LIFT07: Social = Me First, Stowe Boyd
Member of the Web 2.0 and Media 2.0 workgroup. The title of this talk sounds selfish - a few people complained about it.
With the emergence of Web 2.0 social apps, the old idea of "membership of groups" has faded, to be replaced with the idea of "the individual at the centre of their own world". The most successful social apps are the ones which allow people to pursue what they're interested in foremost, and handle their affiliations with other people after that. Me first: my passions, my people, my markets.
If you build apps to let people do what they want, you abdicate authority. People end up becoming the rule making organisation: "the edge dissolves the centre". Eventually people affiliate based on shared interests - they self-organise. My view of "people who like the music I do" doesn't necessarily map to someone else's - even if they're in my group. Groups are based around individuals.

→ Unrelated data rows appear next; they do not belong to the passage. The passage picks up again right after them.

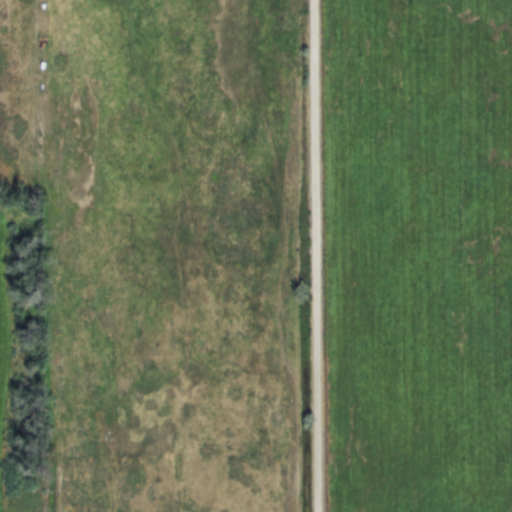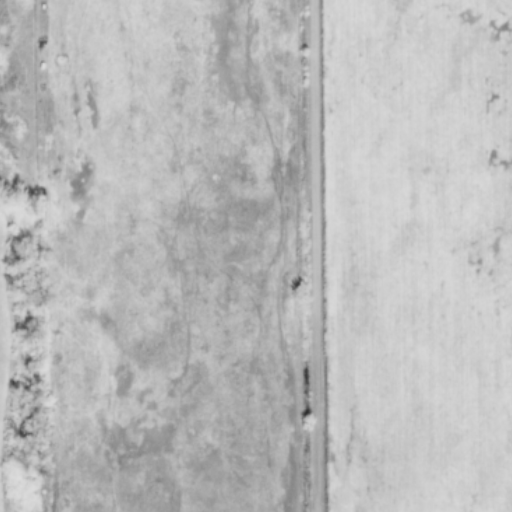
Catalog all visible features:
road: (318, 255)
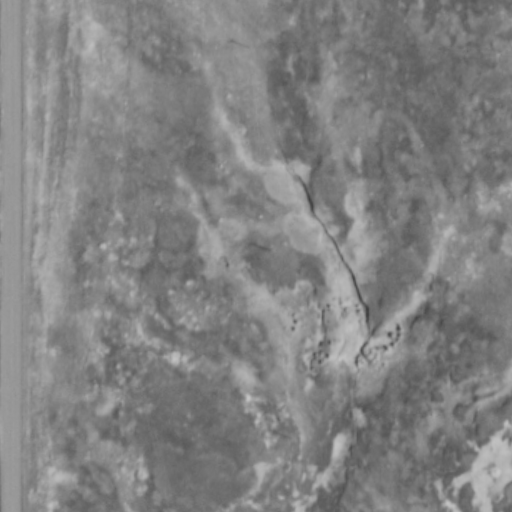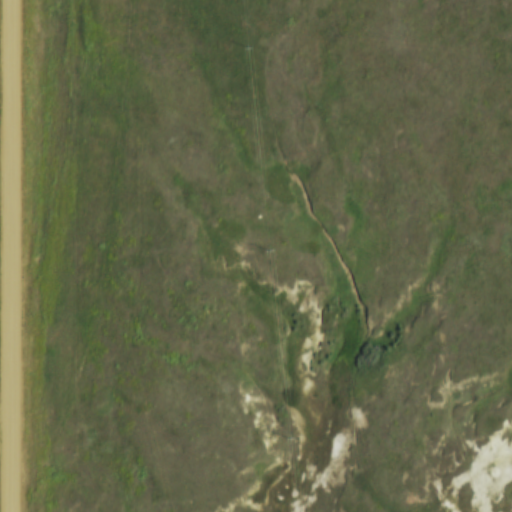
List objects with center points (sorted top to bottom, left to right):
road: (46, 172)
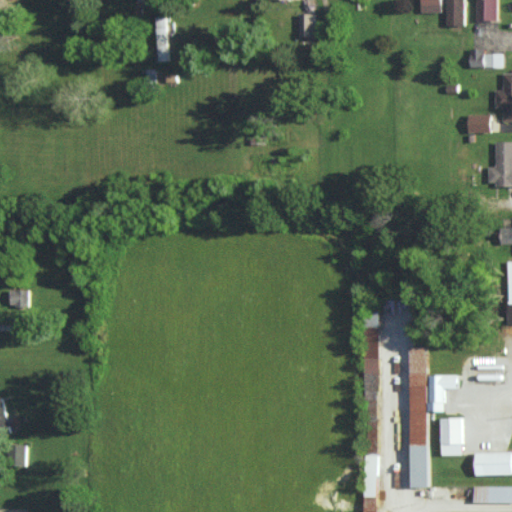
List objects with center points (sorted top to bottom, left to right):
building: (285, 0)
building: (430, 5)
building: (433, 6)
building: (486, 10)
building: (489, 10)
building: (455, 13)
building: (457, 13)
building: (306, 25)
building: (308, 25)
building: (162, 38)
building: (486, 58)
building: (488, 59)
building: (149, 74)
building: (454, 89)
building: (505, 97)
building: (506, 97)
building: (480, 122)
building: (482, 123)
building: (503, 163)
building: (506, 234)
building: (19, 297)
building: (372, 357)
building: (442, 390)
building: (424, 409)
building: (2, 412)
building: (374, 413)
building: (421, 416)
building: (452, 434)
building: (454, 436)
building: (18, 454)
building: (494, 462)
building: (494, 463)
building: (372, 465)
building: (493, 492)
building: (494, 511)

If you can't see anything about the person who's logged in, it's a bad sign: there's no "me". Related to me are other people who share my interest. And beyond that the application can provide a platform to provide a marketplace for trading insights, goods, etc. In lots of cases, the market comes first: e.g. searching for music in a predefined way, then a tab with "your friends" is added as an afterthought. This is why there are hundreds of social software companies dying: they get this backwards.

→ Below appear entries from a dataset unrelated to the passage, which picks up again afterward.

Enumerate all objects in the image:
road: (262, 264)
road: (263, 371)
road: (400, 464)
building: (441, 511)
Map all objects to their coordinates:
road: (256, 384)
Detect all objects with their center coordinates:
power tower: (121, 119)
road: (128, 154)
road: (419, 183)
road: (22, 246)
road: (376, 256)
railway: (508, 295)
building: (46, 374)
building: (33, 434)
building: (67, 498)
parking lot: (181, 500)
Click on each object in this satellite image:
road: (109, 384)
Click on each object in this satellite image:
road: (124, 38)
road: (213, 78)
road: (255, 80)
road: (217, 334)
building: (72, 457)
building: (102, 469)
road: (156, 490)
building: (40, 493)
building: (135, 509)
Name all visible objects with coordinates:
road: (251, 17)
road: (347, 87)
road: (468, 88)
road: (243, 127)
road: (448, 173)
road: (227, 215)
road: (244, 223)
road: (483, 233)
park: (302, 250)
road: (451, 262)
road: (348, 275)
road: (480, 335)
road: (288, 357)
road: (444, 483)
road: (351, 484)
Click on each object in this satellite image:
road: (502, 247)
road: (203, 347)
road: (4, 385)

The buddy list is the centre of the universe: "I am made greater by the sum of my connections, and so are my connections". Most of a network is connections.
The fundamental driver for people online is discovery: they want to discover more about the world. Things (e.g. music) are a side-effect. What they want are places where they can learn about things like music.
Not sure I agree with this: wasn't Napster and all the file-sharing software the ultimate expression of discovery? Didn't that completely eschew any form of communication or community?